(Exercise data)

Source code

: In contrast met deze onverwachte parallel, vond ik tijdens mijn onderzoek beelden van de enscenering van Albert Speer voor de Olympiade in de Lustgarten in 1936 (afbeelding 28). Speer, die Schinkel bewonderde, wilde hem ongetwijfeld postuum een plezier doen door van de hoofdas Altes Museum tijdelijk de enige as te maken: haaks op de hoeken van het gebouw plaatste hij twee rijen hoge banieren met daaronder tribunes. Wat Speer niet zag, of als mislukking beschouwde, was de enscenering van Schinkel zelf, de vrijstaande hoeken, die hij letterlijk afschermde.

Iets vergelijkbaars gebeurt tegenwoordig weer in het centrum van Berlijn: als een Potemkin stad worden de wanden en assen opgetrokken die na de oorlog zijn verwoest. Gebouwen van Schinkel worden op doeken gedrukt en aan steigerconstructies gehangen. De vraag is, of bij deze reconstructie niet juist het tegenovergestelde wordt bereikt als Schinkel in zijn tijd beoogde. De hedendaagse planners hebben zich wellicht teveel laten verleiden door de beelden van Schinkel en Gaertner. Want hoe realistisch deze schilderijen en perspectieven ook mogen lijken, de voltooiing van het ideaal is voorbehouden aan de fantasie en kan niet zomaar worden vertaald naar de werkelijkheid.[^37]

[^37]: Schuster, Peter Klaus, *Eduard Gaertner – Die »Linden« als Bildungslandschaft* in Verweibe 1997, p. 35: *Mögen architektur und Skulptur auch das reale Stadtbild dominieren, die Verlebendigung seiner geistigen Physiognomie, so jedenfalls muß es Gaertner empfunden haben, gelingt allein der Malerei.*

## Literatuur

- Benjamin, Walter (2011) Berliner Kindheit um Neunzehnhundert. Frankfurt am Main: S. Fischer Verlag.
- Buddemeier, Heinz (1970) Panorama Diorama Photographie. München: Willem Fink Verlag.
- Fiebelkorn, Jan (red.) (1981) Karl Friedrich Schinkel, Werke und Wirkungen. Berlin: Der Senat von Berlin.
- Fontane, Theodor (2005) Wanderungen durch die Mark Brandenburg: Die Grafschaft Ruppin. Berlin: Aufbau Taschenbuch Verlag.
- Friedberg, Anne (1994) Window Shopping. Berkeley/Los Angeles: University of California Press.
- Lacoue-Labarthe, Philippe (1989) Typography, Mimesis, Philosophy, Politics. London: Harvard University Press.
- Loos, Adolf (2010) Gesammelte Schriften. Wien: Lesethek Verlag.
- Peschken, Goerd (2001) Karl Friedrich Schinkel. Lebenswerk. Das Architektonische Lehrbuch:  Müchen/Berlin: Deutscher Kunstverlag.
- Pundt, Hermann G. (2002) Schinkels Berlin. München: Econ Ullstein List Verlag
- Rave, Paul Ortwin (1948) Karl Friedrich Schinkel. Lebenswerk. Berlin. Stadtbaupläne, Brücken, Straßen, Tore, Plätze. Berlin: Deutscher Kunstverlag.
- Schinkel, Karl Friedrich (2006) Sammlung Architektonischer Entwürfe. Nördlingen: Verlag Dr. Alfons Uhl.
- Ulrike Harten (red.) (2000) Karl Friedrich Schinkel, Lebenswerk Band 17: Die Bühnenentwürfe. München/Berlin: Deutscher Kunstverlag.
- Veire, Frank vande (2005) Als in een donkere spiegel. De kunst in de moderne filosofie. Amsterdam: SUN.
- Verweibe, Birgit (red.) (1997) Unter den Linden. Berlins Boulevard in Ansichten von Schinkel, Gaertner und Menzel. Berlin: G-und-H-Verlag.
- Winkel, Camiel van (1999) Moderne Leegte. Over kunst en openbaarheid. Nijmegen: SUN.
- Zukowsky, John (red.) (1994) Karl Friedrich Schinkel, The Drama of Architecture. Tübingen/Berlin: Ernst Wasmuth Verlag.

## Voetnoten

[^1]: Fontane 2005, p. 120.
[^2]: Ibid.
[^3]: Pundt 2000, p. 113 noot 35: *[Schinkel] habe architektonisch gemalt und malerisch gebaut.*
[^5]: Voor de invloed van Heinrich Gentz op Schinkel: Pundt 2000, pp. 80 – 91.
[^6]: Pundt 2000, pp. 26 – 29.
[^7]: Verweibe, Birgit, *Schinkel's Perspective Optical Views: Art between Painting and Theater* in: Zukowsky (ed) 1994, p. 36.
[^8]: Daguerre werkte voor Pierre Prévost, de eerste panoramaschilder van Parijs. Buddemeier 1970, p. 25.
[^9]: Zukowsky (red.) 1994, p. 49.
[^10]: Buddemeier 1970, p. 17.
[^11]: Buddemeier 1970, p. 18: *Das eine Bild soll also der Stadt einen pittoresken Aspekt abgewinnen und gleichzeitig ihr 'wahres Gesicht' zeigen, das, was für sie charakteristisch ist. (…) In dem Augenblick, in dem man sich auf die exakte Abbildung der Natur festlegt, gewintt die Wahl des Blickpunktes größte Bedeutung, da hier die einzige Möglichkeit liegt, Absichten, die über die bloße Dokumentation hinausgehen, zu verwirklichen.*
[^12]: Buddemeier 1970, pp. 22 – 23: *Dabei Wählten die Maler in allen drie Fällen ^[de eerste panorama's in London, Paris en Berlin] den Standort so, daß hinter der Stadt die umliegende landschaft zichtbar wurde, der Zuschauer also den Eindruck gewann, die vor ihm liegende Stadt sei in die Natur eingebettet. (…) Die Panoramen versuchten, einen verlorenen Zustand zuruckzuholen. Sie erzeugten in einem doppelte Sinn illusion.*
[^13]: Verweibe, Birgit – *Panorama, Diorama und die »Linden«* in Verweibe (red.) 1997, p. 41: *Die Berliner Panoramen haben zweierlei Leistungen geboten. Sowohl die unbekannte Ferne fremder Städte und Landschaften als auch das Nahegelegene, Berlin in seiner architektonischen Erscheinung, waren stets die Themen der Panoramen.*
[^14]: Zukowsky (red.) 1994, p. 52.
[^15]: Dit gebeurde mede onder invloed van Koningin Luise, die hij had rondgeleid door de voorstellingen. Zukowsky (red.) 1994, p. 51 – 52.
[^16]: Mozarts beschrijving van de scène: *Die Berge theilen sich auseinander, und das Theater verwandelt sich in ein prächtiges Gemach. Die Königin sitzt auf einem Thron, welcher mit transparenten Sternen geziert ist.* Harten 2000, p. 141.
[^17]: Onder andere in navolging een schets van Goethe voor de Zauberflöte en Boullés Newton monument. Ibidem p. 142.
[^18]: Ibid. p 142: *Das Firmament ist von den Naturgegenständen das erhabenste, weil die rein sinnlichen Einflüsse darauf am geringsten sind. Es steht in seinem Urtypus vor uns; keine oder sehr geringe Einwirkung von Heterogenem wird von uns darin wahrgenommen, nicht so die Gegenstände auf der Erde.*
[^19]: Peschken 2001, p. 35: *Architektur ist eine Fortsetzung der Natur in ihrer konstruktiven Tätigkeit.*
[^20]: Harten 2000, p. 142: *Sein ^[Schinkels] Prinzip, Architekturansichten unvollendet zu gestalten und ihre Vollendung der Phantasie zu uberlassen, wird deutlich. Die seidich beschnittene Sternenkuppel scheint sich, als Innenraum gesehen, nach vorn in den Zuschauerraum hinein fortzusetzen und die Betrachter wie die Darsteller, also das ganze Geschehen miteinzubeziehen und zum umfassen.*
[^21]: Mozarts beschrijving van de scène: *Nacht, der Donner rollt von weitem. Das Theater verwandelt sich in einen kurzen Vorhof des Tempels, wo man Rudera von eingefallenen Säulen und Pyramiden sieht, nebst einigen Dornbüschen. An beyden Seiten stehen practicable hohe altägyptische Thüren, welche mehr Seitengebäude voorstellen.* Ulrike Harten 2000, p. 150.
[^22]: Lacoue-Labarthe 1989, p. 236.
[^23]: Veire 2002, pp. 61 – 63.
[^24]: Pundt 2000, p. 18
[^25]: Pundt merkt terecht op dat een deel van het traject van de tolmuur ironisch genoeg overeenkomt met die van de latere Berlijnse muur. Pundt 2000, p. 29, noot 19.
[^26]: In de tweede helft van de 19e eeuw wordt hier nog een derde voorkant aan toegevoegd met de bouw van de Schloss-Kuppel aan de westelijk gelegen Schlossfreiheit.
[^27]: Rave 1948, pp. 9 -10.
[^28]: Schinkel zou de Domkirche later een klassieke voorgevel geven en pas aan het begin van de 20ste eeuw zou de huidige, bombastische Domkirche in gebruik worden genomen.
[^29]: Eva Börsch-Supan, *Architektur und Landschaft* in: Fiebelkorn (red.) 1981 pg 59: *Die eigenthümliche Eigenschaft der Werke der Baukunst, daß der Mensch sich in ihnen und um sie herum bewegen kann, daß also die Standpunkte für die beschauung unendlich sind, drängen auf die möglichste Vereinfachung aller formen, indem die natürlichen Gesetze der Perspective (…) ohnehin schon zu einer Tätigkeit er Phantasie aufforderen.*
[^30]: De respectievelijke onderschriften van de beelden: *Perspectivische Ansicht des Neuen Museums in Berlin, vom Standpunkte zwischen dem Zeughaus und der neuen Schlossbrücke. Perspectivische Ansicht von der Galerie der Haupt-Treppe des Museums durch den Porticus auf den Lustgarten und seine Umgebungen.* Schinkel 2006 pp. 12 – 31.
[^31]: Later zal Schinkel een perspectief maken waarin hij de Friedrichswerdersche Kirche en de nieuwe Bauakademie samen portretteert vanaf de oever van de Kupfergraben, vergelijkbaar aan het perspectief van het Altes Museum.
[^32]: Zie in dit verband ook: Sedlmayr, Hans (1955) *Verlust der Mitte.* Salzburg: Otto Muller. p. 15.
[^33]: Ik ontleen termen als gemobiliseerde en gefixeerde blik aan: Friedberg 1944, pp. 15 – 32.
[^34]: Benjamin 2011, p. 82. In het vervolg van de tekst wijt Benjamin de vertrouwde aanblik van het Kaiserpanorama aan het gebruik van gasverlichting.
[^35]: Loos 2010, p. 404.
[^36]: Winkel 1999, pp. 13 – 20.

(End Exercise data)

The task: From the data above, reproduce word for word the lines running from the line with "[^18]: Ibid. p" to the line with "[^19]: Peschken 2001, p.", ends included.

Response area:
[^18]: Ibid. p 142: *Das Firmament ist von den Naturgegenständen das erhabenste, weil die rein sinnlichen Einflüsse darauf am geringsten sind. Es steht in seinem Urtypus vor uns; keine oder sehr geringe Einwirkung von Heterogenem wird von uns darin wahrgenommen, nicht so die Gegenstände auf der Erde.*
[^19]: Peschken 2001, p. 35: *Architektur ist eine Fortsetzung der Natur in ihrer konstruktiven Tätigkeit.*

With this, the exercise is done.